RIL-led consortium stole ONGC share of gas, Government tells Supreme Court
Singhvi told the bench about the “huge risk and huge investment” in the project, and said “ONGC did nothing at the time they got” their blocks.
Attorney General R Venkataramani told a three-judge bench headed by CJI Surya Kant that RIL-led consortium have virtually committed a theft of gas from ONCG.
(Representative Image: ONGC) In a dispute with a Reliance Industries Limited-led consortium over gas migration in the Krishna Godavari (KG) basin, located off the Andhra Pradesh coast, the Centre Tuesday accused the consortium of stealing the Oil and Natural Gas Corporation’s share of natural gas.
Attorney General R Venkataramani, who appeared for the Centre, told a three-judge bench of Chief Justice of India Surya Kant and Justices Joymalya Bagchi and Vipul M. Pancholi: “There were two blocks. ONGC had a block, they had a block. Gas migrated. You (RIL-led consortium) virtually committed a theft of my gas and you are accountable for that.”
Venkataramani said this as Senior Advocate A M Singhvi, appearing for the RIL, commenced his arguments on its appeal challenging the February 14, 2025 order of the Delhi High Court order which overturned a 2018 international arbitration tribunal ruling and an order of a High Court single-judge bench in favour of the RIL-led consortium.
Singhvi told the bench about the “huge risk and huge investment” in the project, and said “ONGC did nothing at the time they got” their blocks.
Countering the allegations of gas theft, he said it was only a natural phenomenon due to pressure differences beneath the sea and cannot be termed something done deliberately.

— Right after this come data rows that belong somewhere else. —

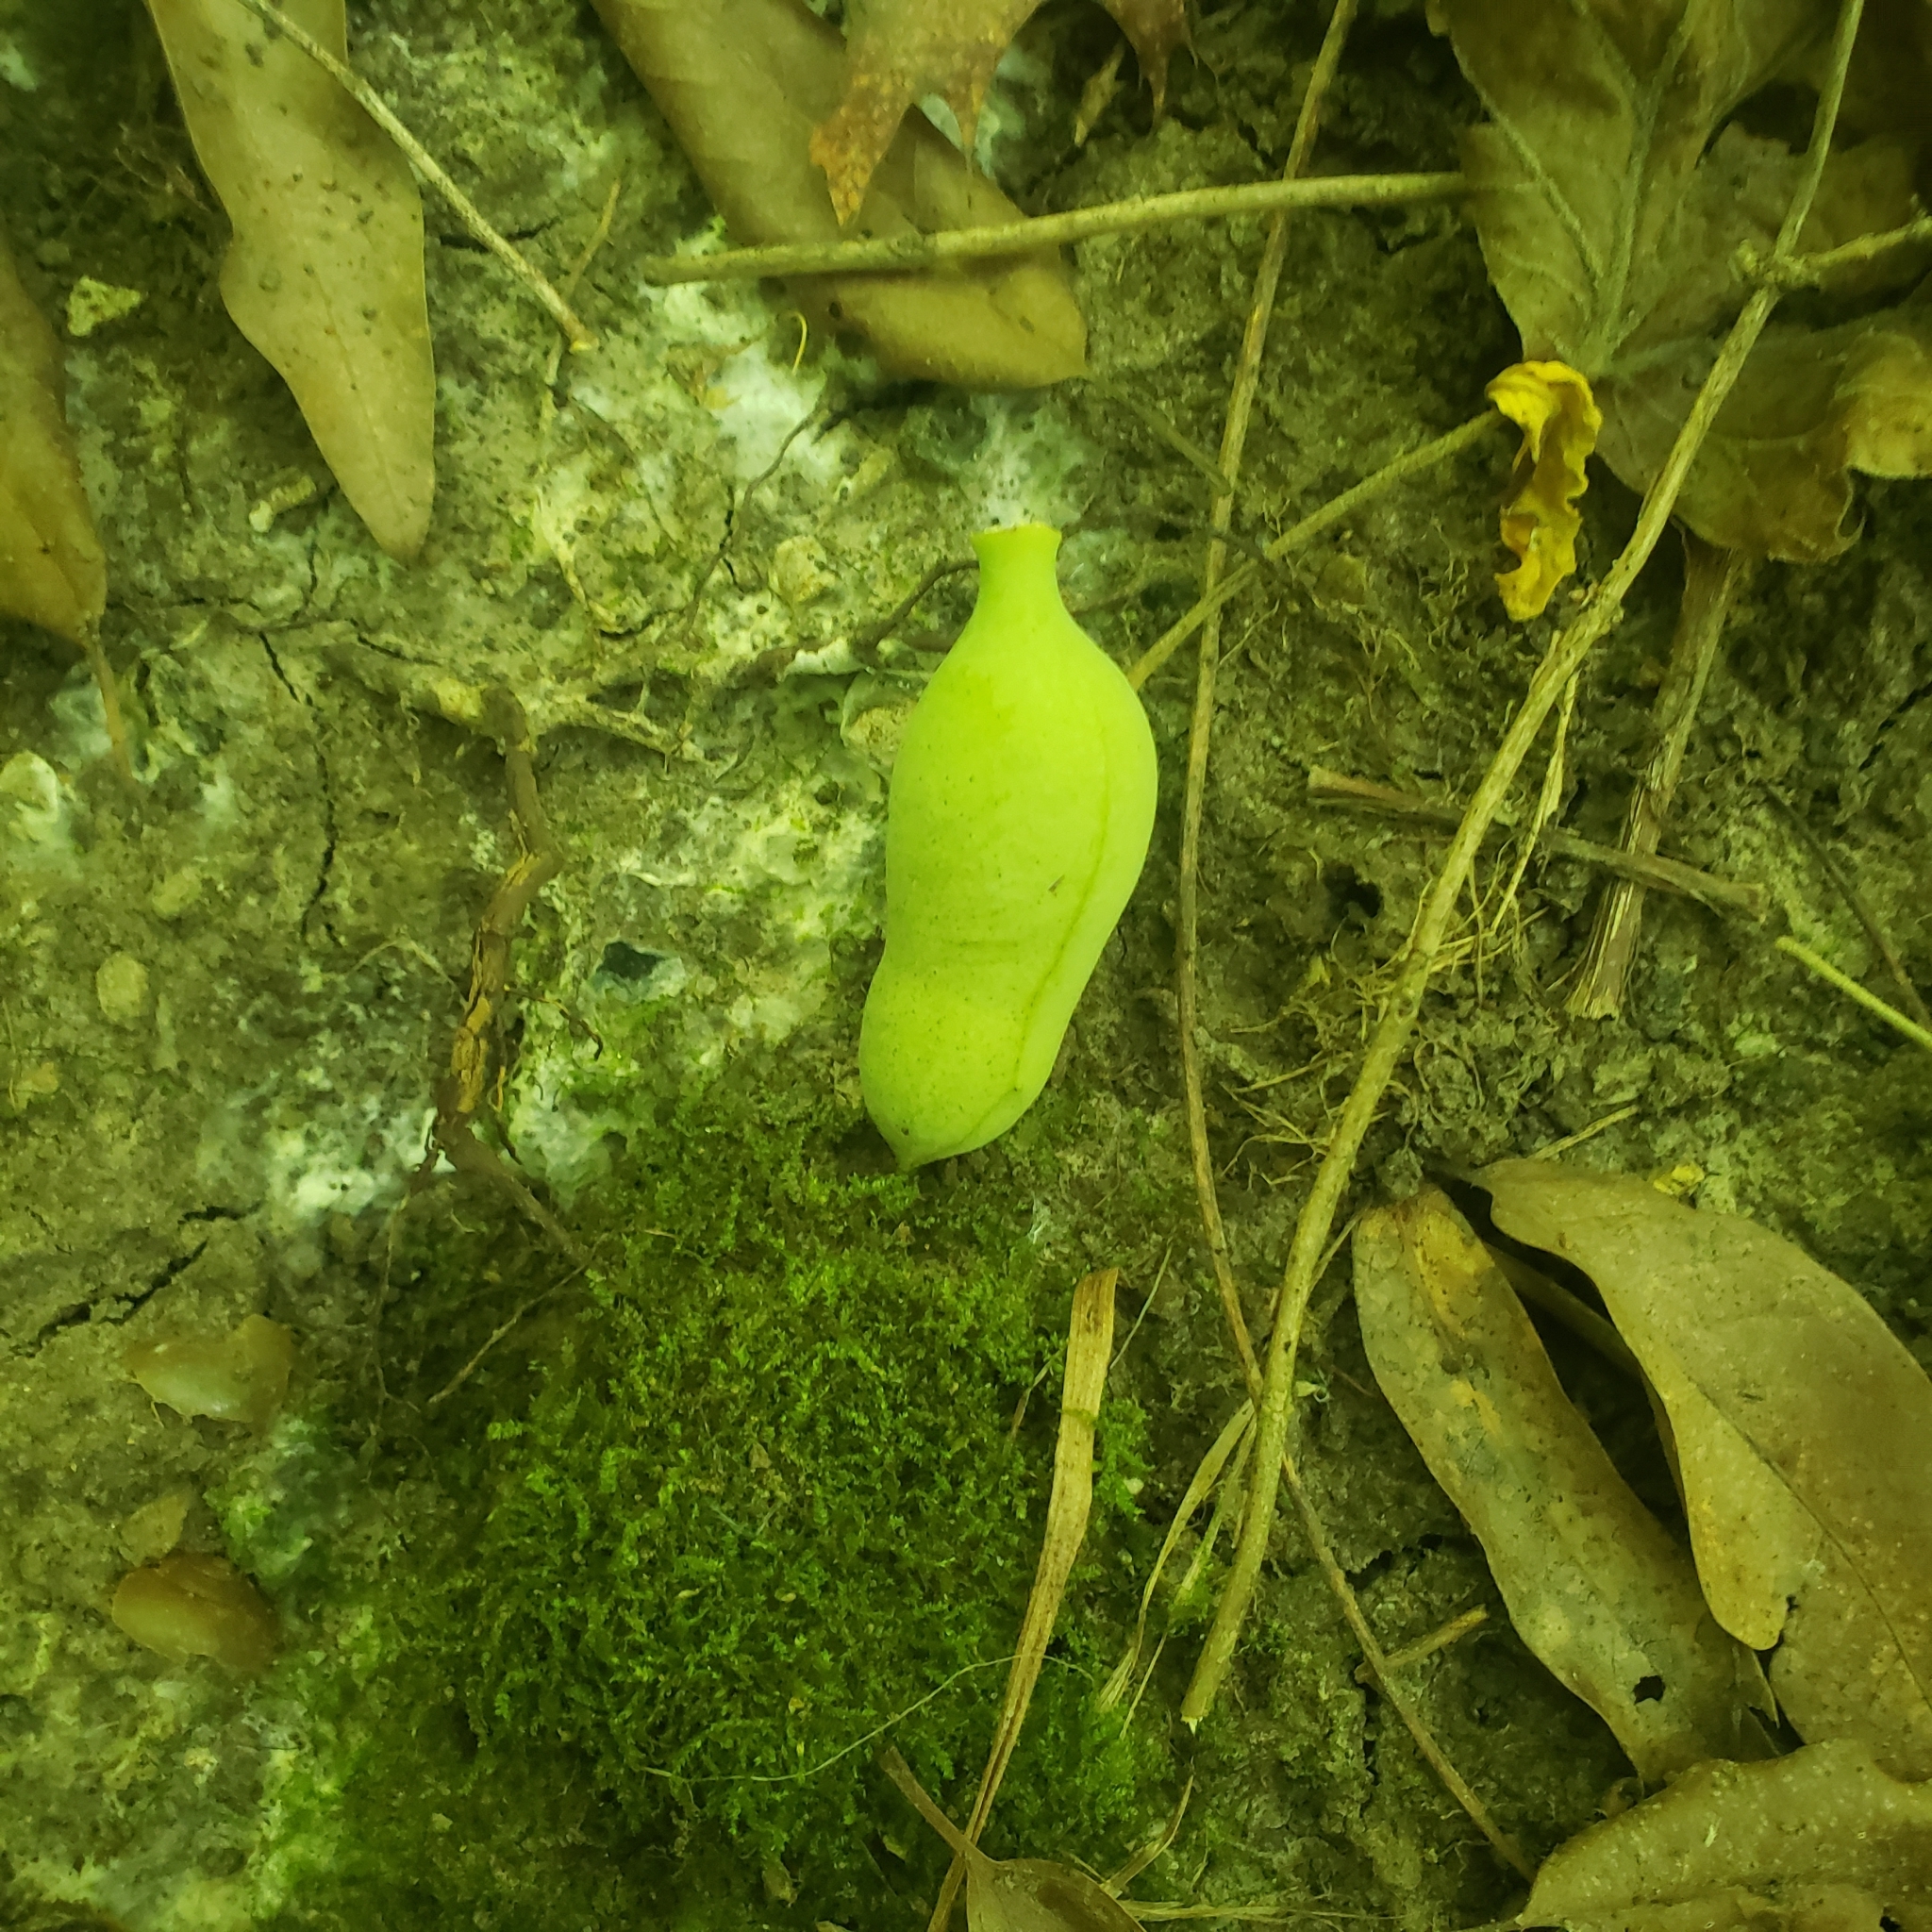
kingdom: Plantae
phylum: Tracheophyta
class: Magnoliopsida
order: Magnoliales
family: Annonaceae
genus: Asimina
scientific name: Asimina triloba
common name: Dog-banana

“When you extract by a natural process of pressure, from the nearby sea block, some oil will always flow and migrate. That has nothing to do with voluntariness, deliberation, intent. That becomes a bugbear with them to add it to what they call stolen gas. There is nothing, it is a pressure movement,” Singhvi told the bench.
Justice Bagchi asked, “So no artificial barrier is there between the true definition of blocks right? Only coordinates as per the longitude and latitude.”
Singhvi said there cannot be any such barrier. “No. It cannot be, by definition. It’s not an enclave. The seabed is 2,000 feet below.”
He said the government is the ultimate beneficiary through royalty, taxation etc irrespective of where the gas came from.
The case has its origins in a production-sharing contract (PSC) signed by an RIL-led consortium with the Centre in 2000, securing rights to explore and extract natural gas from the KG basin. The contract covered various entitlements, responsibilities and revenue-sharing arrangements.
The RIL-led consortium commenced commercial production from the assets situated adjacent to ONGC’s Godavari petroleum and mining lease and the KG-DWN-98/2 block, in April, 2009. The RIL then held 60% stake in the relevant KG-D6 block, BP Plc 30% and Niko Resources 10%.
The conflict arose in 2013 when ONGC claimed that RIL had illegally extracted natural gas from its blocks. The state-run company accused RIL of drilling wells near the boundaries of its hydrocarbon blocks which allowed gas to flow from ONGC’s fields to RIL’s KG-D6 block between 2009 and 2013, leading to “unjust enrichment” for the latter.
The government then sought disgorgement from RIL and its partners BP Plc and Niko Resources, demanding around $1.5 billion, and additional $174 million in interest. The RIL invoked the arbitration clause.
In July 2018, the arbitral tribunal ruled in favour of RIL, rejecting the government’s claims and stating that the PSC did not prohibit contractors from extracting and selling gas that had migrated from an external source.
The Centre challenged this in the Delhi High Court where a single-judge bench dismissed it in May 2024. Following an appeal, the High Court division bench set aside the single-judge bench’s order and the arbitral award, saying they were contrary to the settled position of law.